Wong Ka-Chun, Li Yue, Peng Chengbin, Moses Alan M, Zhang Zhaolei
Department of Computer Science, City University of Hong Kong, Kowloon Tong, Hong Kong
Terrence Donnelly Centre for Cellular and Biomolecular Research, University of Toronto, Toronto, Ontario, Canada CSAIL, Massachusetts Institute of Technology, Cambridge, MA 02139-4307, USA.
Nucleic Acids Res. 2015 Dec 2;43(21):10180-9. doi: 10.1093/nar/gkv1134. Epub 2015 Nov 2.

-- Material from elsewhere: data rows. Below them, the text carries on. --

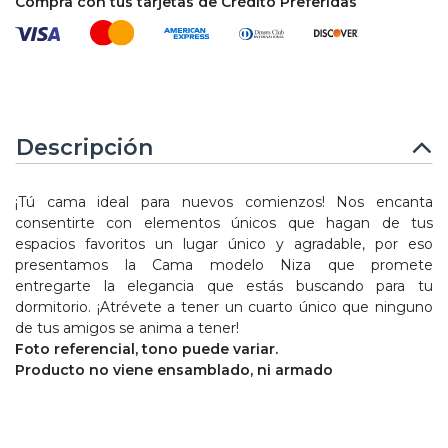
Compra con tus tarjetas de Crédito Preferidas
Descripción
¡Tú cama ideal para nuevos comienzos! Nos encanta
consentirte con elementos únicos que hagan de tus
espacios favoritos un lugar único y agradable, por eso
presentamos la Cama modelo Niza que promete
entregarte la elegancia que estás buscando para tu
dormitorio. ¡Atrévete a tener un cuarto único que ninguno
de tus amigos se anima a tener!
Foto referencial, tono puede variar.
Producto no viene ensamblado, ni armado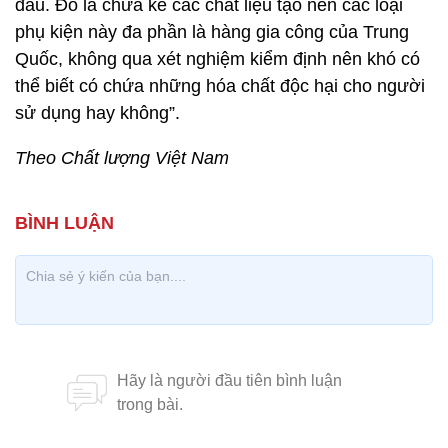
đầu. Đó là chưa kể các chất liệu tạo nên các loại
phụ kiện này đa phần là hàng gia công của Trung
Quốc, không qua xét nghiệm kiểm định nên khó có
thể biết có chứa những hóa chất độc hại cho người
sử dụng hay không”.
Theo Chất lượng Việt Nam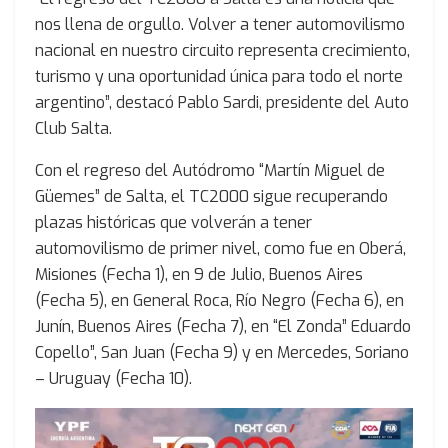
nos llena de orgullo. Volver a tener automovilismo
nacional en nuestro circuito representa crecimiento,
turismo y una oportunidad única para todo el norte
argentino”, destacó Pablo Sardi, presidente del Auto
Club Salta.
Con el regreso del Autódromo “Martín Miguel de
Güemes” de Salta, el TC2000 sigue recuperando
plazas históricas que volverán a tener
automovilismo de primer nivel, como fue en Oberá,
Misiones (Fecha 1), en 9 de Julio, Buenos Aires
(Fecha 5), en General Roca, Río Negro (Fecha 6), en
Junín, Buenos Aires (Fecha 7), en “El Zonda” Eduardo
Copello”, San Juan (Fecha 9) y en Mercedes, Soriano
– Uruguay (Fecha 10).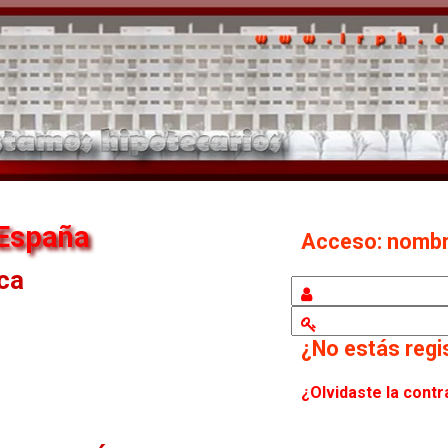
 España
Acceso: nomb
eca
¿No estás reg
¿Olvidaste la cont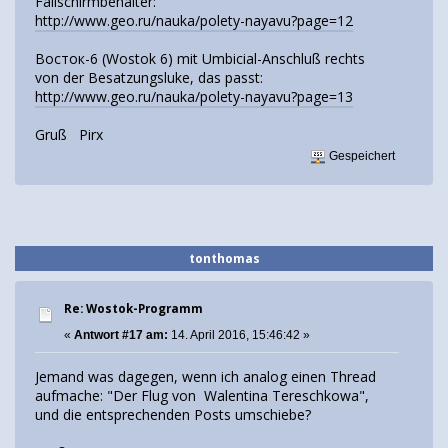
Fallschirmbehälter:
http://www.geo.ru/nauka/polety-nayavu?page=12
Восток-6 (Wostok 6) mit Umbicial-Anschluß rechts
von der Besatzungsluke, das passt:
http://www.geo.ru/nauka/polety-nayavu?page=13
Gruß Pirx
Gespeichert
tonthomas
Re: Wostok-Programm
«
Antwort #17 am:
14. April 2016, 15:46:42 »
Jemand was dagegen, wenn ich analog einen Thread
aufmache: "Der Flug von Walentina Tereschkowa",
und die entsprechenden Posts umschiebe?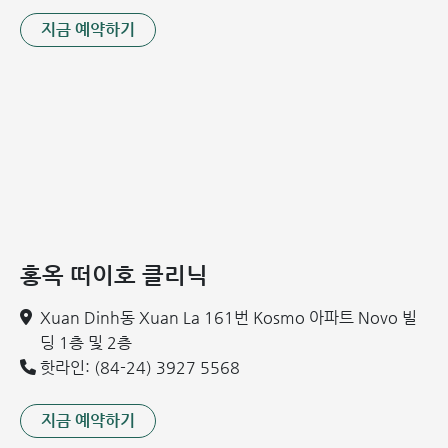
균형 잡힌 식단 관리:
칼슘과 비타민 D가 풍부한 음식을 섭
취하고, 음주와 흡연을 멀리합니다.
지금 예약하기
유해 환경 노출 최소화:
독성 물질이나 환경 오염 물질과의
접촉을 피합니다.
정기 검진 실천:
6개월에 한 번씩 정기적인 건강검진을 통해
건강 상태를 점검하고 류마티스 관절염의 위험 요소를 조기
에 발견합니다.
홍옥 떠이호 클리닉
Xuan Dinh동 Xuan La 161번 Kosmo 아파트 Novo 빌
딩 1층 및 2층
핫라인: (84-24) 3927 5568
지금 예약하기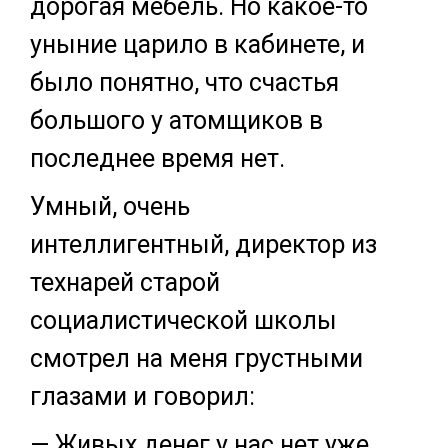
дорогая мебель. Но какое-то
уныние царило в кабинете, и
было понятно, что счастья
большого у атомщиков в
последнее время нет.
Умный, очень
интеллигентный, директор из
технарей старой
социалистической школы
смотрел на меня грустными
глазами и говорил:
— Живых денег у нас нет уже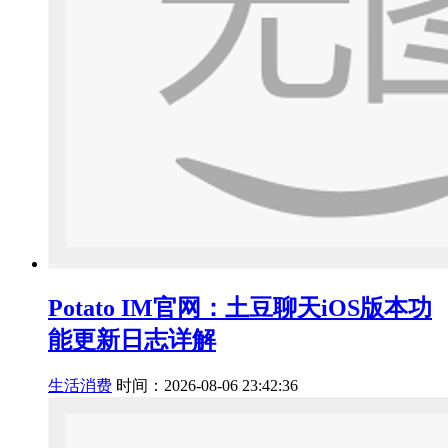
Potato IM官网：土豆聊天iOS版本功
能更新日志详解
生活消费
时间：2026-08-06 23:42:36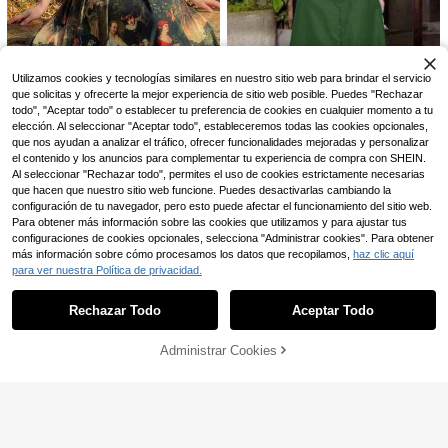
Utilizamos cookies y tecnologías similares en nuestro sitio web para brindar el servicio
que solicitas y ofrecerte la mejor experiencia de sitio web posible. Puedes "Rechazar
todo", "Aceptar todo" o establecer tu preferencia de cookies en cualquier momento a tu
elección. Al seleccionar "Aceptar todo", estableceremos todas las cookies opcionales,
Ahorro de $3.887
#FloresAntiguas
que nos ayudan a analizar el tráfico, ofrecer funcionalidades mejoradas y personalizar
Skyraze Vestido de longitud media
Vestido camisa sin mangas para mu
el contenido y los anuncios para complementar tu experiencia de compra con SHEIN.
79.990
con estampado de estilo palaciego
60.903
jer, vestido midi casual con cuello e
$
$
Al seleccionar "Rechazar todo", permites el uso de cookies estrictamente necesarias
vintage para mujeres, adecuado pa
n V, botones, línea A y bolsillos, ele
6
-6%
¡Últimos 2 días
que hacen que nuestro sitio web funcione. Puedes desactivarlas cambiando la
ra primavera/verano, vintage, palac
gante para el verano
29
io, jardín, té de la tarde, salida casu
configuración de tu navegador, pero esto puede afectar el funcionamiento del sitio web.
#LinoAmor
al, cita, fiesta
Para obtener más información sobre las cookies que utilizamos y para ajustar tus
Editum
Pariaura Vestido de mujer elegante
configuraciones de cookies opcionales, selecciona "Administrar cookies". Para obtener
de estilo francés con botones y blo
50+ vendidos
Editum Vestido largo elegante para
más información sobre cómo procesamos los datos que recopilamos,
haz clic aquí
75.690
que de color patchwork
60.512
mujer con cintura ceñida, efecto ad
$
para ver nuestra Política de privacidad.
$
Mostrar artículos similares con stock
Ver todo
elgazante, de lino sintético, con laz
-15%
¡Últimos 3 días
o y bolsillos, adecuado para el uso
Estimado
diario y ropa de trabajo para profes
Rechazar Todo
Aceptar Todo
Lo sentimos, este producto está agotado.
oras
Administrar Cookies
AGOTADO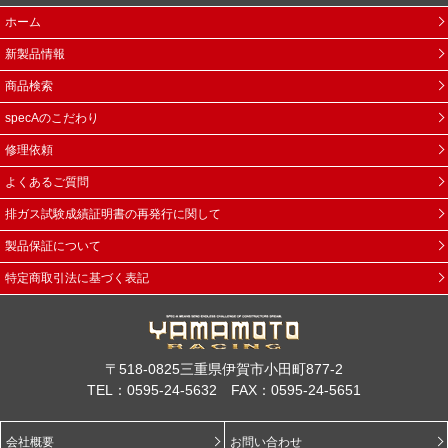
ホーム
新製品情報
商品検索
specAのこだわり
修理依頼
よくあるご質問
排ガス試験成績証明書の再発行に関して
製品保証について
特定商取引法に基づく表記
〒518-0825三重県伊賀市小田町877-2
TEL：0595-24-5632 FAX：0595-24-5651
会社概要
お問い合わせ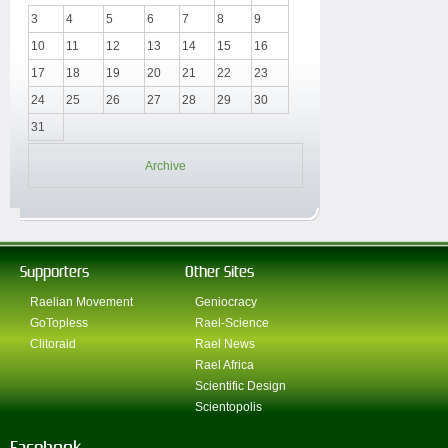
3
4
5
6
7
8
9
10
11
12
13
14
15
16
17
18
19
20
21
22
23
24
25
26
27
28
29
30
31
Archive
Supporters
Other Sites
Raelian Movement
Geniocracy
GoTopless
Rael-Science
Clitoraid
Rael News
Rael Africa
Scientific Design
Scientopolis
Facebook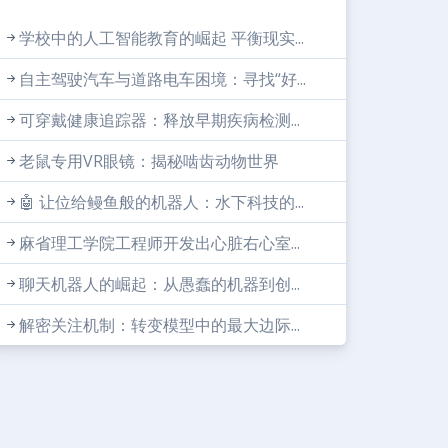
学校中的人工智能教育的崛起 平衡现实...
自主驾驶汽车与道路电车困境：寻找“好...
可穿戴健康追踪器：释放早期疾病检测...
老鼠专用VR眼镜：揭秘啮齿动物世界
🤖 让位给鳗鱼般的机器人：水下科技的...
麻省理工学院工程师开发出心脏右心室...
聊天机器人的崛起：从愚蠢的机器到创...
解密关注机制：转变模型中的最大边际...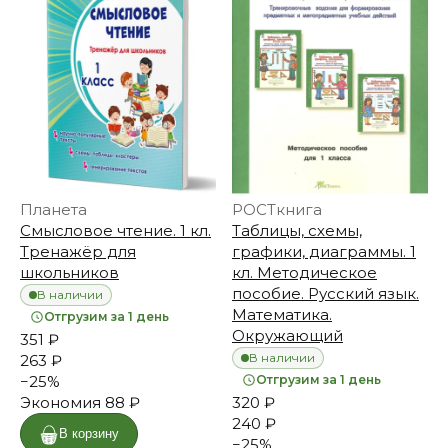
Планета
РОСТкнига
Смысловое чтение. 1 кл.
Таблицы, схемы,
Тренажёр для
графики, диаграммы. 1
школьников
кл. Методическое
пособие. Русский язык.
В наличии
Математика.
Отгрузим за 1 день
Окружающий
351 ₽
В наличии
263 ₽
−
25
%
Отгрузим за 1 день
Экономия
88 ₽
320 ₽
240 ₽
В корзину
−
25
%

The protein-DNA interactions between transcription factors and transcription factor binding sites are essential activities in gene regulation. To decipher the binding codes, it is a long-standing challenge to understand the binding mechanism across different transcription factor DNA binding families. Past computational learning studies usually focus on learning and predicting the DNA binding residues on protein side. Taking into account both sides (protein and DNA), we propose and describe a computational study for learning the specificity-determining residue-nucleotide interactions of different known DNA-binding domain families. The proposed learning models are compared to state-of-the-art models comprehensively, demonstrating its competitive learning performance. In addition, we describe and propose two applications which demonstrate how the learnt models can provide meaningful insights into protein-DNA interactions across different DNA binding families.
转录因子与转录因子结合位点之间的蛋白质 - DNA相互作用是基因调控中的关键活动。为了解密结合密码,理解不同转录因子DNA结合家族的结合机制一直是一项长期挑战。过去的计算学习研究通常专注于学习和预测蛋白质一侧的DNA结合残基。考虑到双方(蛋白质和DNA),我们提出并描述了一项计算研究,用于学习不同已知DNA结合域家族的特异性决定残基 - 核苷酸相互作用。将所提出的学习模型与最先进的模型进行了全面比较,证明了其具有竞争力的学习性能。此外,我们描述并提出了两个应用,展示了所学模型如何能够为不同DNA结合家族的蛋白质 - DNA相互作用提供有意义的见解。